**Document excerpt**
--------

Lookup Tables not being detected

Hi,

I am developing a Rasa bot and I am struggling in using lookup tables in it.

I have gone through the official docs (Training Data Format), some related topics in the forum (e.g. Rasa 2 Lookup Table file syntax) and followed that guide - Entity extraction with the new lookup table feature in Rasa NLU | The Rasa Blog | Rasa. However, my agent still relies on the examples and doesn’t detect any of the objects listed in the lookup tables.

I have created a lookup table for different APIs, located in data/lookup/api.yml (I’ve also tried with api.txt).

version: "2.0"
nlu:
  - lookup: api
    examples: |
      - authorization
      - users
      - backups
      - prechecks
      - bundles
      - personalities
      - manifests
      - releases
      - upgradables
      - version aliases
      - upgrades

Then, I am giving some examples in the nlu.yml:

      - List all endpoints for [authorization](api)
      - List the [bundles](api) endpoints
      - Give me all endpoints for [bundles](api)
      - Show me the [upgrades](api) APIs
      - Could you please find all APIs for [manifests] 

My expectation is that after referring to the “api” lookup in the examples, the bot will automatically start identifying the rest of the objects from the “api” lookup table.

--------

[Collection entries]
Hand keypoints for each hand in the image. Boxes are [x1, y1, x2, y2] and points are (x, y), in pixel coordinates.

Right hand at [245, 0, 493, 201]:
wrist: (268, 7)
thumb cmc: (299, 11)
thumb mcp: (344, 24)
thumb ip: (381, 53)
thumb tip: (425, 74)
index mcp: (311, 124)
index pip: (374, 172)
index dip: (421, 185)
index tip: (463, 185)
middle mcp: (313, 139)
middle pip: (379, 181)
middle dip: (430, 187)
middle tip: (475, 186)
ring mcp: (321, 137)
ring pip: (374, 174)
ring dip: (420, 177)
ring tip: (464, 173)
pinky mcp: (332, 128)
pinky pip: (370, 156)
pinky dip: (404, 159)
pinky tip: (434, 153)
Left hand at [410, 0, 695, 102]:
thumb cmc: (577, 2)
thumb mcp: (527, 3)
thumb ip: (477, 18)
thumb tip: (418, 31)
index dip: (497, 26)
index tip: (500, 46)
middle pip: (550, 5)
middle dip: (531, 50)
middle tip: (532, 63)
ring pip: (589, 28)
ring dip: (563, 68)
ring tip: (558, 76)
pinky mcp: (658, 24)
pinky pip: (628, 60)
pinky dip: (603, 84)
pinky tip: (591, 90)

--------

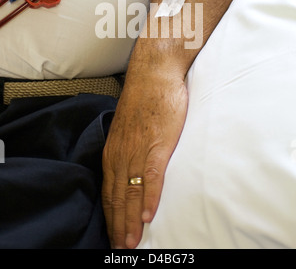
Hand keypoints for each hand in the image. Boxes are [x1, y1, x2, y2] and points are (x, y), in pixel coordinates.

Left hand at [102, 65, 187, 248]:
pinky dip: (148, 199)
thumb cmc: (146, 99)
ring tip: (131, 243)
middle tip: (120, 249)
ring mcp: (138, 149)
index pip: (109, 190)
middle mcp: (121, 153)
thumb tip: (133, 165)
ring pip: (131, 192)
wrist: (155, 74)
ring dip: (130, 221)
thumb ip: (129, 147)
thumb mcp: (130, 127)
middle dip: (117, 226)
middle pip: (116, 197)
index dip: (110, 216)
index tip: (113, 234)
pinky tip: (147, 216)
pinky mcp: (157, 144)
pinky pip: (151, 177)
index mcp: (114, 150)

--------

**Work instructions**
Decide whether each statement agrees with the forum post about lookup tables. Answer yes or no for each, and quote the words from the post that decide it. (a) The lookup table for APIs is stored at data/lookup/api.yml. (b) The poster has not tried a .txt file for the lookup table. (c) The lookup table includes "version aliases".

**Task result**
(a) Yes: "located in data/lookup/api.yml"
(b) No: "(I’ve also tried with api.txt)"
(c) Yes: "- version aliases"